Réservez pour le matin, pas l’après-midi. La lumière est meilleure avant midi, les dégustations sont moins fréquentées, et les températures sur les portions de route exposées sont supportables. Février et mars correspondent aux vendanges et sont le moment le plus évocateur pour être dans les vignobles, même si pas le plus confortable. Avril et mai offrent le même spectacle visuel avec des températures plus fraîches et les feuilles qui commencent à virer à l’or.
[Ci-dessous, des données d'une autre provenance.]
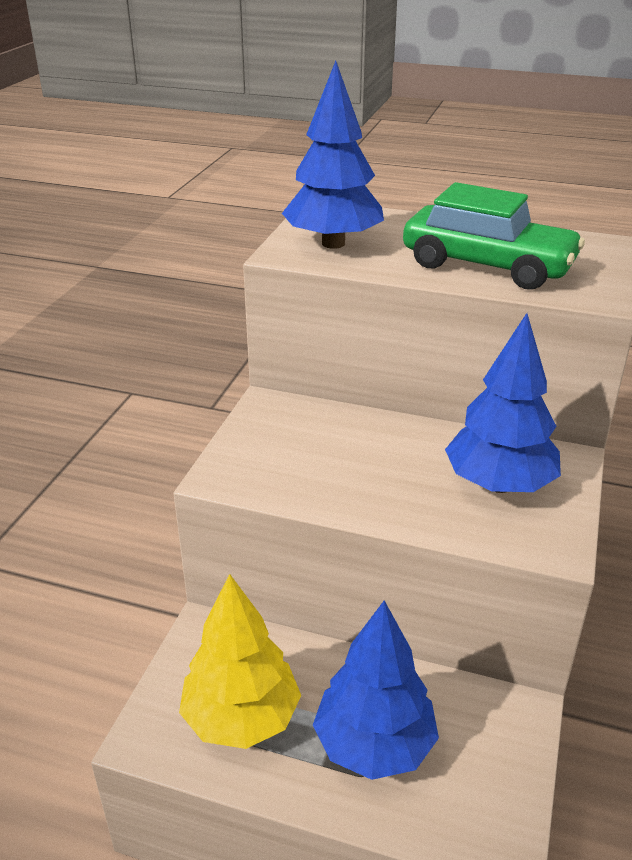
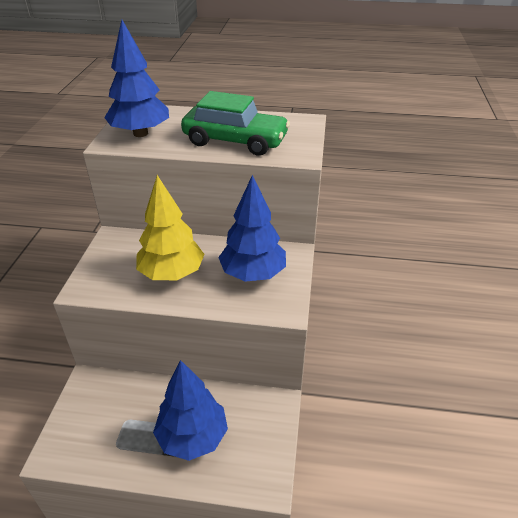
camera: 10 degrees left, 5 degrees up
yellow tree [179,574,301,749] -> yellow tree moved to [136,175,204,280]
Ce que le format vélo apporte par rapport à la visite en voiture, c’est le rythme de la vallée elle-même. Les routes entre les domaines sentent l’eau d’irrigation, les fruits qui mûrissent et l’argile qui cuit. On entend les ouvriers agricoles avant de les voir. La Simonsberg attrape la lumière de l’après-midi d’une façon impossible à percevoir depuis l’intérieur d’un véhicule. Ce sont de petites choses qui font que les Winelands de Stellenbosch ont l’air d’un vrai endroit plutôt que d’un décor.